Was steckt eigentlich hinter „deutsch-polnisch“ in deutsch-polnischen Begegnungen? Nationalität, Herkunft, Wohnort, Identität? Kommen bei einer Begegnung nicht viel mehr Kulturen ins Spiel, die es zu entdecken gilt? Es ist Länderabend. Die „Deutschen“ braten Würste, die „Polen“ üben einen Tanz. Schwach erinnern wir uns noch an Zeiten, als diese Klischeeschlacht unverzichtbarer Teil internationaler Projekte war. Wie auch bei anderen Bildungsstätten finden bei uns schon lange keine derartigen bilateralen Begegnungen – oder besser: Aufprälle – mehr statt. „Deutsch-polnisch“ sieht da eher so aus: In Mikuszewo treffen Schülerinnen und Schüler aus Poznań und einer bayerischen Kleinstadt zusammen. Sie sollen sich im Raum auf einer imaginären Landkarte aufstellen und ihren Geburtsort sichtbar machen. An einer Stelle kichern ein paar Jugendliche. Sie versuchen gerade, gemeinsam Platz auf einem halben Quadratmeter zu finden. Woanders quetschen sich welche übertrieben gegen die Wand um zu zeigen, dass sie an einem Ort geboren sind, der in diesem Raum nicht darstellbar ist. Das Bild, das sich am Ende ergibt, ist eins von vielen Symbolen einer „deutsch*polnischen“ Begegnung – mit Sternchen, weil es zwischen deutsch und polnisch und darüber hinaus noch sehr viel mehr gibt, über das es sich zu sprechen lohnt! Bei einer Begegnung treffen irakische Kinder aus einer Gemeinschaftsunterkunft auf Geschwister mit britischem Vater. Ein Potsdamer Kind polnischer Eltern spricht zum ersten Mal mit in Polen

lebenden Roma, Jugendliche mit überwiegend deutschen Wurzeln lernen eine in Vietnam geborene Krakauerin kennen, und ein Junge aus einem Dorf bei Łódź quatscht mit Berliner Mädchen dritter türkischer Einwanderungsgeneration. So vielfältig wie die geografische und kulturelle Herkunft sind die Religionen der Teilnehmenden, ihre Wünsche, sexuelle Identität, Erfahrungen und so weiter. Was passiert bei so viel kultureller Vielfalt im Laufe von Begegnungen und wie erreichen wir, dass sie überhaupt stattfinden – und dabei bereichern und nicht etwa verstören?

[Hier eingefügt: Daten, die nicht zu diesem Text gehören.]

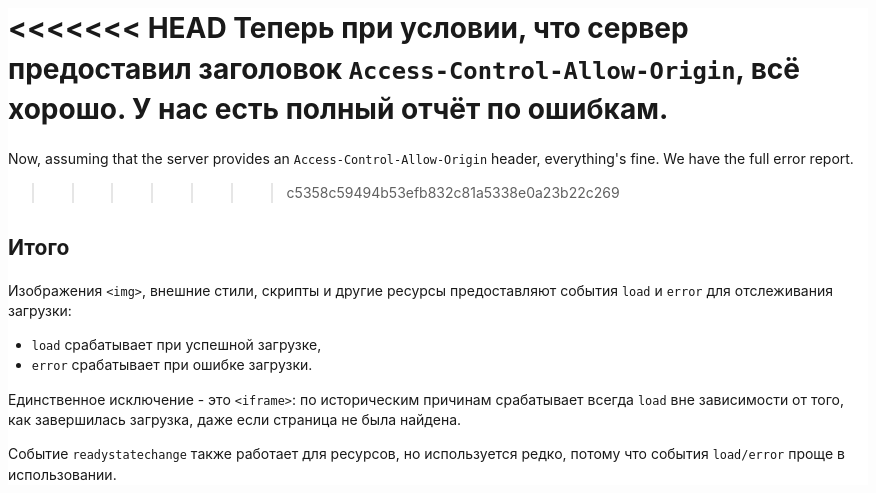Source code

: <<<<<<< HEAD
Теперь при условии, что сервер предоставил заголовок `Access-Control-Allow-Origin`, всё хорошо. У нас есть полный отчёт по ошибкам.
=======
Now, assuming that the server provides an `Access-Control-Allow-Origin` header, everything's fine. We have the full error report.
>>>>>>> c5358c59494b53efb832c81a5338e0a23b22c269

## Итого

Изображения `<img>`, внешние стили, скрипты и другие ресурсы предоставляют события `load` и `error` для отслеживания загрузки:

- `load` срабатывает при успешной загрузке,
- `error` срабатывает при ошибке загрузки.

Единственное исключение - это `<iframe>`: по историческим причинам срабатывает всегда `load` вне зависимости от того, как завершилась загрузка, даже если страница не была найдена.

Событие `readystatechange` также работает для ресурсов, но используется редко, потому что события `load/error` проще в использовании.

Karten neu gemischt Bei einer Begegnung landet der aus Bosnien geflüchtete Neven (Name geändert) auf dem Zimmer mit zwei Berliner Gleichaltrigen. Für diese ist sofort klar, wer hier „nicht so richtig passt“, was sie ihn deutlich spüren lassen. Klar, indem wir miteinander reden, lernen wir uns kennen. Aber Sprache kann auch ausgrenzen. Ebenso wie Kleidung, Gestik und anderes mehr dient sie der Distinktion und ermöglicht umgekehrt festzustellen, wer aufgrund der geografischen oder sozialen Herkunft dazugehört oder eben nicht.